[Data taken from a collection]
------

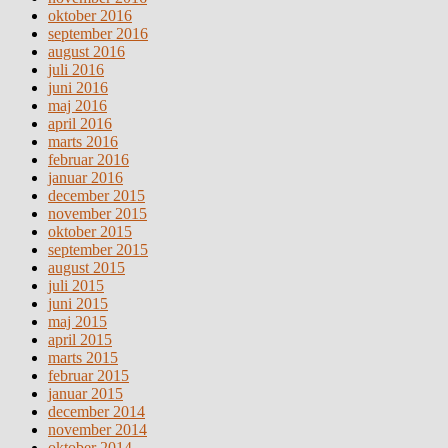
oktober 2016
september 2016
august 2016
juli 2016
juni 2016
maj 2016
april 2016
marts 2016
februar 2016
januar 2016
december 2015
november 2015
oktober 2015
september 2015
august 2015
juli 2015
juni 2015
maj 2015
april 2015
marts 2015
februar 2015
januar 2015
december 2014
november 2014
oktober 2014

------

→ Job
Turn the text lines in the rows above into a JSON list of strings, one string per line, with blank lines dropped. Leave the pictures out of the answer.

→ Solution for this task
[
  "oktober 2016",
  "september 2016",
  "august 2016",
  "juli 2016",
  "juni 2016",
  "maj 2016",
  "april 2016",
  "marts 2016",
  "februar 2016",
  "januar 2016",
  "december 2015",
  "november 2015",
  "oktober 2015",
  "september 2015",
  "august 2015",
  "juli 2015",
  "juni 2015",
  "maj 2015",
  "april 2015",
  "marts 2015",
  "februar 2015",
  "januar 2015",
  "december 2014",
  "november 2014",
  "oktober 2014"
]